La Procura sul caso ha impegnati a tempo pieno due magistrati. Ma le matasse da sbrogliare sono molteplici. Per questo nella funzione di polizia giudiziaria accanto ai carabinieri sono stati coinvolti anche gli agenti della Guardia di finanza. Nei giorni scorsi gli inquirenti avrebbero visitato una delle abitazioni in disponibilità dell’ex sindaco ed ex cda della Fondazione Ospizio, Roberto Marin. Nel mirino i verbali delle ultime riunioni del cda in cui si sarebbe tentato un disperato salvataggio della situazione.
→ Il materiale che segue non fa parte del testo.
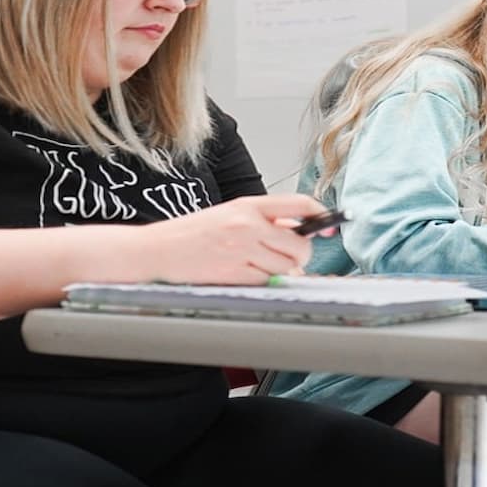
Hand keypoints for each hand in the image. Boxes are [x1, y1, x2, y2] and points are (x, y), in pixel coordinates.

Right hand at [138, 194, 324, 284]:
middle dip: (301, 255)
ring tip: (261, 265)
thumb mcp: (228, 214)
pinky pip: (266, 282)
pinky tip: (246, 274)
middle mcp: (248, 225)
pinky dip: (263, 282)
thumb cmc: (190, 234)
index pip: (298, 204)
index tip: (329, 225)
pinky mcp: (235, 274)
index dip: (320, 216)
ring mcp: (242, 251)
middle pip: (299, 244)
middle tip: (289, 256)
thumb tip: (295, 228)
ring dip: (282, 272)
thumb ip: (262, 219)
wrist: (157, 250)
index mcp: (247, 205)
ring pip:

L’impressione è che la Procura si stia avvicindando a un punto nodale dell’inchiesta. Sono in molti a tremare a Grado, ma non solo. Pure a Gorizia ci sono persone con le antenne dritte che aspettano da un momento all’altro la convocazione degli inquirenti.
IL CASO RIALTO.
In attesa degli sviluppi giudiziari emerge un nuovo filone di misteri sulla vicenda dell’Hotel Rialto. Forse qualcuno in Regione avrebbe dovuto insospettirsi quando, nel 2004, il mezzo milione di euro assegnato all’Ard, l’Associazione regionale disabili creata e gestita in proprio da Rodolfo Medeot (plenipotenziario presidente anche della Fondazione Ospizio) per eliminare le barriere architettoniche dall’albergo dei disabili, il Rialto, è stato invece polverizzato per la realizzazione di saune e salette per massaggi nel Centro estetico annesso all’hotel, ma gestito da una società diversa. Le avvisaglie c’erano già state quattro anni prima quando un altro finanziamento di un miliardo di lire al Rialto, allora in fase di ampliamento, aveva scatenato l’ira della Consulta regionale dei disabili, allora presieduta dall’attuale assessore regionale alla Sanità, Vladimir Kosic.
Il Rialto è stato acquistato dall’Ard di Medeot nel 2000 per poco più di 3 miliardi di lire da una società che faceva capo all’imprenditore Adriano Bernardis. Per ristrutturarlo e ampliarlo era stata allora preventivata una spesa di altri 6,5 miliardi. Cifre grosse. Servivano anche soldi pubblici. Medeot se la cava comunque grazie ai prestiti delle banche. Ma nel 2004 scoppia un primo bubbone: la Regione stanzia mezzo milione di euro a favore dell’Ard per adeguare l’hotel Rialto alle esigenze dei disabili. Vanno eliminate le barriere architettoniche che - fatto strano - ci sono ancora a quattro anni dall’apertura. In realtà a nessuno dei ”padroni” dell’hotel Rialto importa davvero delle barriere per i disabili? Quei soldi finiscono così nel Centro benessere annesso all’hotel, gestito da una società, l’Isola del Benessere srl, andata in liquidazione dal 2008 (liquidatore il giornalista Massimo Vosca), proprietaria l’Eurogest Partecipation con sede a Saint Albans, in Gran Bretagna, in cui figurano tra gli altri Luciana Verzegnassi, compagna di Massimo Vosca, l’ex parlamentare Adino Cisilino, soci di minoranza Amedeo Morra e Alessandro Somma.
Altro che barriere; quei soldi servono ad attrezzare il Centro estetico: massaggi e cure di bellezza per gente che dei disabili se ne frega. Ma scoppia una grana. I lavori al Centro benessere sono affidati a un’impresa locale che però, concluso l’intervento, non vede un soldo. Si apre un contenzioso. L’impresario chiede di essere pagato e fa i suoi passi. Medeot presenta un rapporto alla Regione in cui figura che quei 500mila euro sono stati pagati alla ditta, con otto assegni da 60-70mila euro. L’impresario fa istanza di sequestro sul Rialto e il Tribunale accorda. Qualcuno pesca nel torbido. Nel frattempo la ditta fallisce, lasciando in strada 30 operai. È il principio della fine. Tanto che la Regione blocca appena in tempo un ulteriore finanziamento di 3,2 milioni di euro, in dieci anni, già deliberato, poco prima che il Rialto finisca all’asta.